Developers marketing campaigns may be over the top as quite a few are making some of them actually funny.Developers are not in the virtue business that's for the bell ringers with a kettle. Developers are for profit they risk capital on a building wanting a return. They bring new product to market generate jobs and generally increase the property tax base they are not Saints
but they serve a productive purpose in keeping a city alive growing and not falling into decay. Not everybody is Mother Theresa nor should they be

Anonymous said...

I buy only the best..(maybe)
Interesting comments on my "kind" I dare say. So 70's you were down here grad schooling while I did the same tour on the upper west side Morningside Heights just as broke as you without a stipend just a scholarship made available from evil wealthy people. Never used the term trash so why the misquotes? True I have no pity in my blackened heart for those who do little to uplift themselves wanting the constant unending ride in the wagon pulled by others generation to generation. Private property you mock it sir but without the right to it there is no liberty. “The pillars of our prosperity are the most thriving when left most free to individual enterprise.” Thomas Jefferson The founders new this well and yes the time of five dollar "mug" money for a kid was awful.

rob said...

1:31pm -- I agree, developers do have a useful function.

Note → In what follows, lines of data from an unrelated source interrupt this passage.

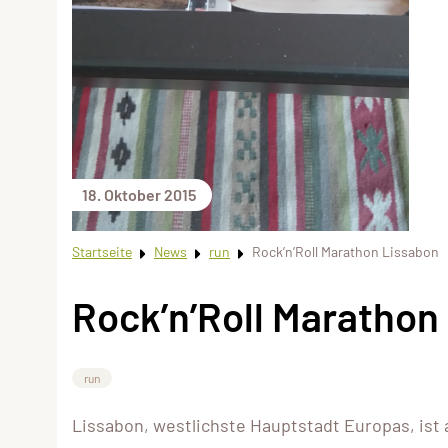
18. Oktober 2015
Startseite
News
run
Rock’n’Roll Marathon Lissabon
Rock’n’Roll Marathon
run
Lissabon, westlichste Hauptstadt Europas, ist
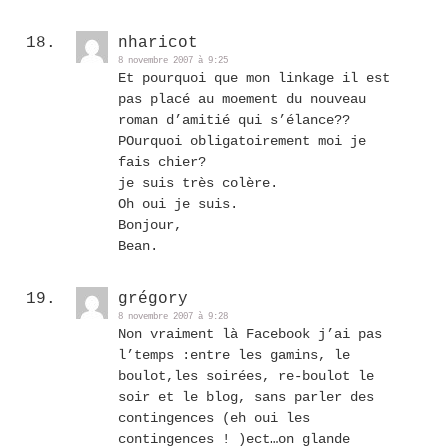
nharicot
8 novembre 2007 à 9:25
Et pourquoi que mon linkage il est
pas placé au moement du nouveau
roman d’amitié qui s’élance??
POurquoi obligatoirement moi je
fais chier?
je suis très colère.
Oh oui je suis.
Bonjour,
Bean.
grégory
8 novembre 2007 à 9:28
Non vraiment là Facebook j’ai pas
l’temps :entre les gamins, le
boulot,les soirées, re-boulot le
soir et le blog, sans parler des
contingences (eh oui les
contingences ! )ect…on glande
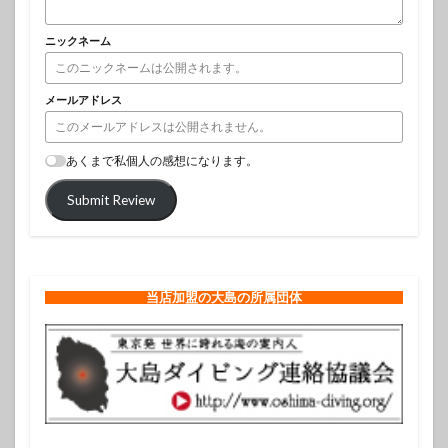
ニックネーム
メールアドレス
あくまで私個人の感想になります。
Submit Review
当店加盟の大島の所属団体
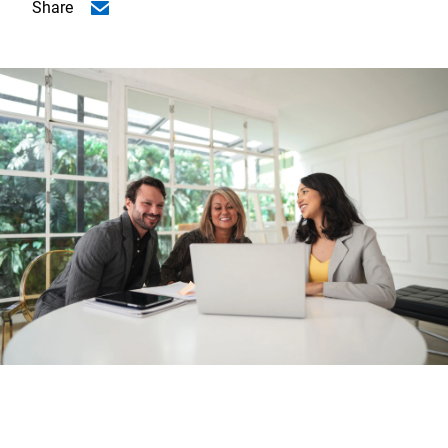
Share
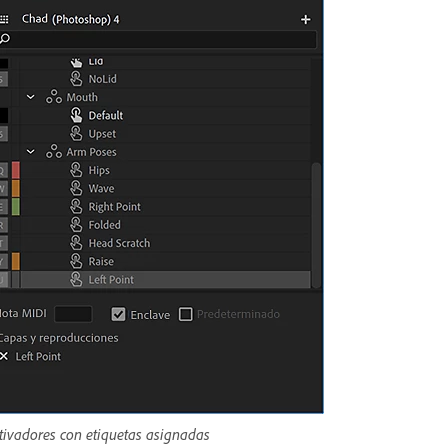
tivadores con etiquetas asignadas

But "decay" is not adequate to the complexity and vitality of this neighborhood's past, development is not the only function, and I wish developers had plied their function in places already vapid, not spreading their homogeneity everywhere.

Crazy Eddie said...

To paraphrase and answer Anonymous 1.31 PM. From a great movie :

”Developers are not animals! They're human beings!”

“They are? Have you ever eaten with one? “

I truly miss Pete’s-a-Place (Tony) and the Stuyvesant Convenience Store.

http://evgrieve.com/2011/02/whats-left-of-stuyvesant-grocery-and.html

Anonymous said...

Small/local business qualify as decay?!

Anonymous said...

I can see Rob's argument that development must be balanced by many factors and EV is rich in valuable buildings and places not to be tampered with lightly thus the community board but this strip along 14th street the source of this blog and following interesting discourse was nothing more then a guant dog needing to be put out of it's misery..I miss the electric Circus but what can you do.

blue glass said...

there used to be another L train stop east of first avenue. i don't remember if it was avenue A or B and i don't remember when they closed it off.
i seem to have lost my sense of time, of when things happened. time flies so quickly now.

Morgan Tsvangirai said...

Sorry blue glass, but there has never been another L train stop--or exit for that matter--east of 1st Avenue.

rob said...

3:33, you win the metaphor prize. Too bad that gaunt dog, a unique rescue mutt, will be replaced with an outrageously, needlessly expensive purebred of the passing fashion, much like every other member of its breed. Prince will be loved and will give a job to a dog-walker, for the sake of which we're all supposed to forget about how great Rover was.

Billsville said...

Actually there are about 20 L train stops east of First Avenue, but they all happen to be in Brooklyn and Queens.